*** Records ***

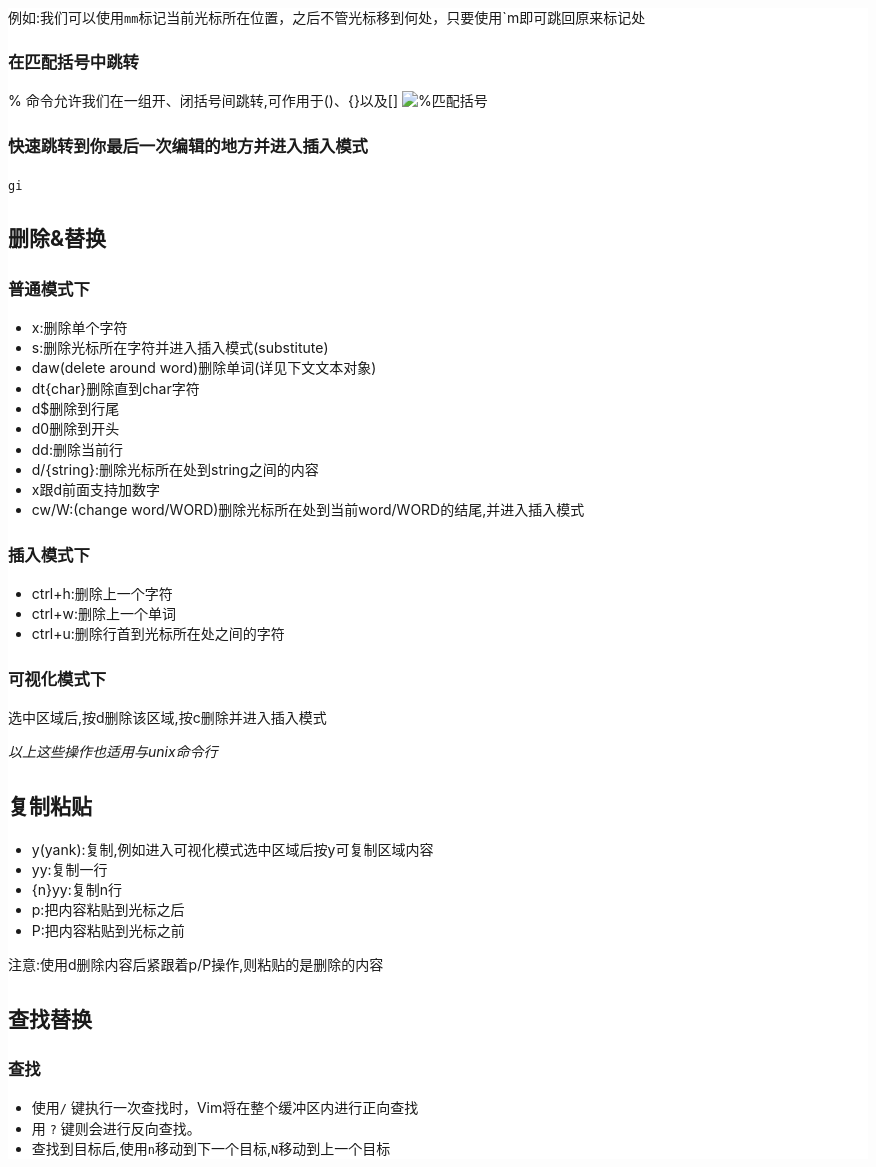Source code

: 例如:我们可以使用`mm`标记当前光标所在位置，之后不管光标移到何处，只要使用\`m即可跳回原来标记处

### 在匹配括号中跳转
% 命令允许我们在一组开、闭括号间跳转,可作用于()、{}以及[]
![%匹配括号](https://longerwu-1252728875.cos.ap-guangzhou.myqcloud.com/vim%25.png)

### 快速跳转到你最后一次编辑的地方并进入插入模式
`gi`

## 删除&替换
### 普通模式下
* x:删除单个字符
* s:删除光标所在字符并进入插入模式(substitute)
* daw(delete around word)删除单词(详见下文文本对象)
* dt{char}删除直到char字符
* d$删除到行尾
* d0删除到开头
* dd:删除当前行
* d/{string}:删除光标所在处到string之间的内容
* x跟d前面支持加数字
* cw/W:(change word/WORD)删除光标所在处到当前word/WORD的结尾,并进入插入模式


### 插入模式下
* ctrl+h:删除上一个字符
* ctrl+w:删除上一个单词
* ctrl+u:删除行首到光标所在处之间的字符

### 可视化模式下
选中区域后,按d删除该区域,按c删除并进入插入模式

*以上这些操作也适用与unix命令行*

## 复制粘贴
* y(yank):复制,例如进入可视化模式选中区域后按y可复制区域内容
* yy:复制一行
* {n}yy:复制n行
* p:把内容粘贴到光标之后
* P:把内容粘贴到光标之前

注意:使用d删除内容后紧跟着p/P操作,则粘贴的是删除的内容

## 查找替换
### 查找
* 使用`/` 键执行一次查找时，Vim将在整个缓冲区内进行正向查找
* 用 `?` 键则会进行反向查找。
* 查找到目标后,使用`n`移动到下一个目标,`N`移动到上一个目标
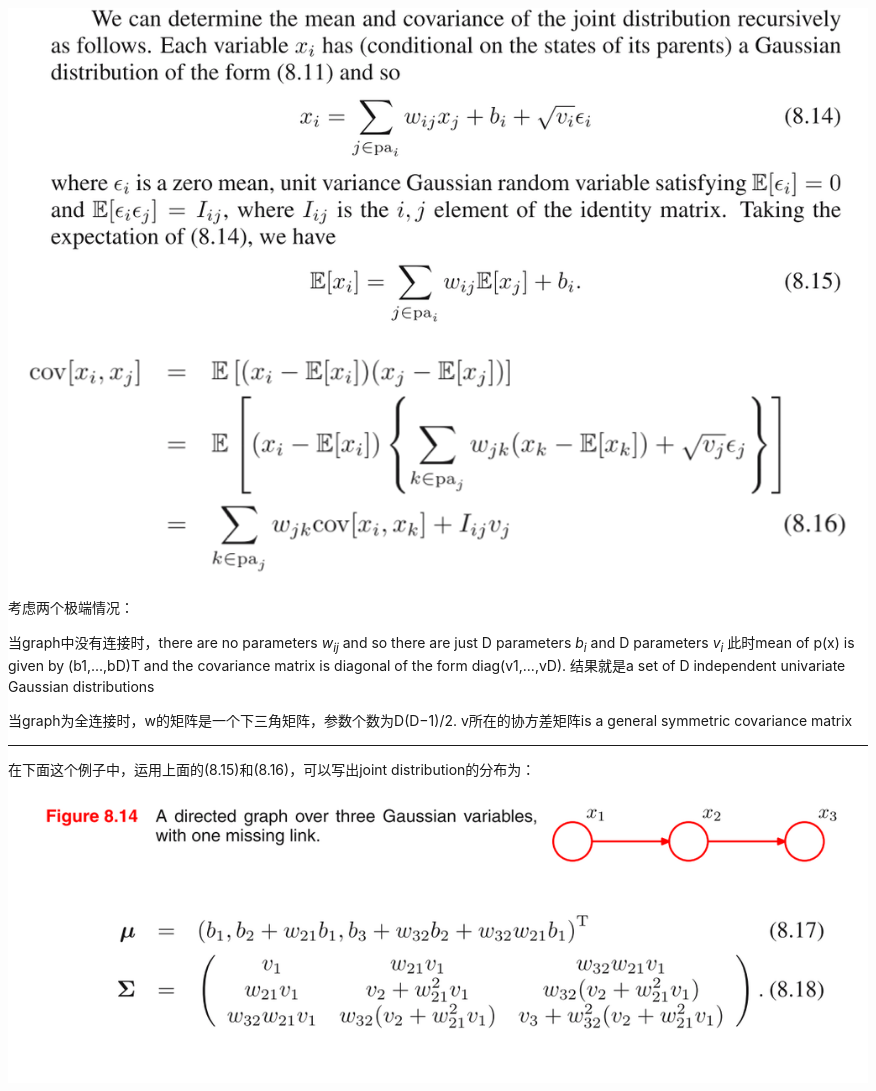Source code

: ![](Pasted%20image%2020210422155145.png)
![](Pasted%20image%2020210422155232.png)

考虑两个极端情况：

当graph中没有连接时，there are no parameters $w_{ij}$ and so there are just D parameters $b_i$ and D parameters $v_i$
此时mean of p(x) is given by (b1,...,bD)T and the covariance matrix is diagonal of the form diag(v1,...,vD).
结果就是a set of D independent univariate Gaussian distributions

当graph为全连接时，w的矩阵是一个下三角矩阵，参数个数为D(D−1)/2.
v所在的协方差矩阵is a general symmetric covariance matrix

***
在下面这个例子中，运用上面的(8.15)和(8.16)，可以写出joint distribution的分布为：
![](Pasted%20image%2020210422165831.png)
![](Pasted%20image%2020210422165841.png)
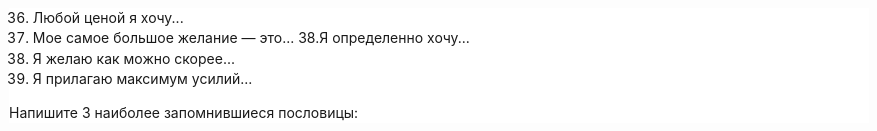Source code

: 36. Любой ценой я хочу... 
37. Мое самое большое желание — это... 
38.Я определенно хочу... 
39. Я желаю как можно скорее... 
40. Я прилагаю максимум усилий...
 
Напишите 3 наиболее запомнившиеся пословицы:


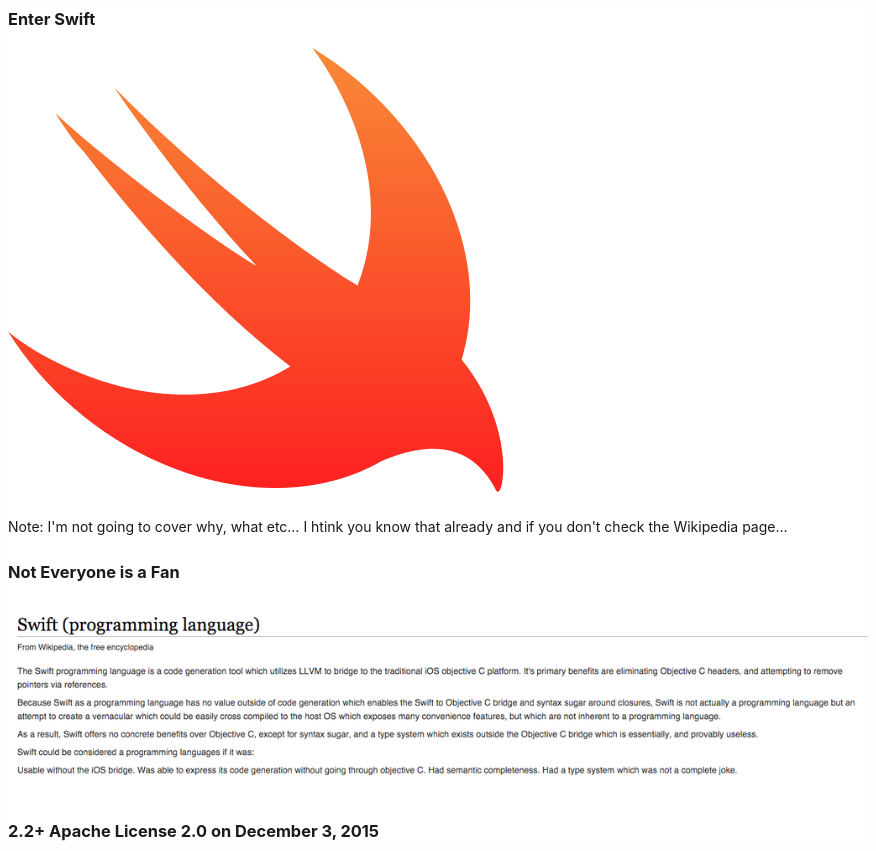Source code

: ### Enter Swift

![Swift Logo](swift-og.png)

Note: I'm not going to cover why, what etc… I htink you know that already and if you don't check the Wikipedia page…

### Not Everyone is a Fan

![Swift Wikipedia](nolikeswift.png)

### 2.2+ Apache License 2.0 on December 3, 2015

*** End of Records ***

### What you will do
Count the lines in the rows above that contain the string "word". Case counts, and your reply should be the number alone.

### Exercise solution
2